_Data section:_
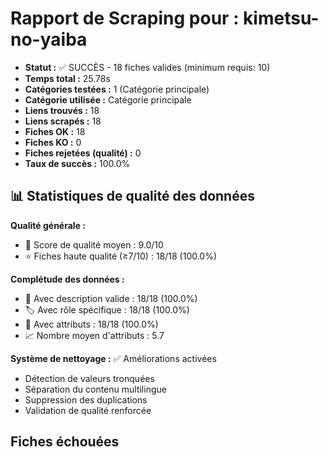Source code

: # Rapport de Scraping pour : kimetsu-no-yaiba
- **Statut :** ✅ SUCCÈS - 18 fiches valides (minimum requis: 10)
- **Temps total :** 25.78s
- **Catégories testées :** 1 (Catégorie principale)
- **Catégorie utilisée :** Catégorie principale
- **Liens trouvés :** 18
- **Liens scrapés :** 18
- **Fiches OK :** 18
- **Fiches KO :** 0
- **Fiches rejetées (qualité) :** 0
- **Taux de succès :** 100.0%

## 📊 Statistiques de qualité des données

**Qualité générale :**
- 🎯 Score de qualité moyen : 9.0/10
- ⭐ Fiches haute qualité (≥7/10) : 18/18 (100.0%)

**Complétude des données :**
- 📝 Avec description valide : 18/18 (100.0%)
- 🏷️ Avec rôle spécifique : 18/18 (100.0%)
- 🔖 Avec attributs : 18/18 (100.0%)
- 📈 Nombre moyen d'attributs : 5.7

**Système de nettoyage :** ✅ Améliorations activées
- Détection de valeurs tronquées
- Séparation du contenu multilingue  
- Suppression des duplications
- Validation de qualité renforcée

## Fiches échouées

_The problem:_
Repeat the material exactly as it reads, without any of its pictures.

_Output of the exercise:_
Source code

: # Rapport de Scraping pour : kimetsu-no-yaiba
- **Statut :** ✅ SUCCÈS - 18 fiches valides (minimum requis: 10)
- **Temps total :** 25.78s
- **Catégories testées :** 1 (Catégorie principale)
- **Catégorie utilisée :** Catégorie principale
- **Liens trouvés :** 18
- **Liens scrapés :** 18
- **Fiches OK :** 18
- **Fiches KO :** 0
- **Fiches rejetées (qualité) :** 0
- **Taux de succès :** 100.0%

## 📊 Statistiques de qualité des données

**Qualité générale :**
- 🎯 Score de qualité moyen : 9.0/10
- ⭐ Fiches haute qualité (≥7/10) : 18/18 (100.0%)

**Complétude des données :**
- 📝 Avec description valide : 18/18 (100.0%)
- 🏷️ Avec rôle spécifique : 18/18 (100.0%)
- 🔖 Avec attributs : 18/18 (100.0%)
- 📈 Nombre moyen d'attributs : 5.7

**Système de nettoyage :** ✅ Améliorations activées
- Détection de valeurs tronquées
- Séparation du contenu multilingue  
- Suppression des duplications
- Validation de qualité renforcée

## Fiches échouées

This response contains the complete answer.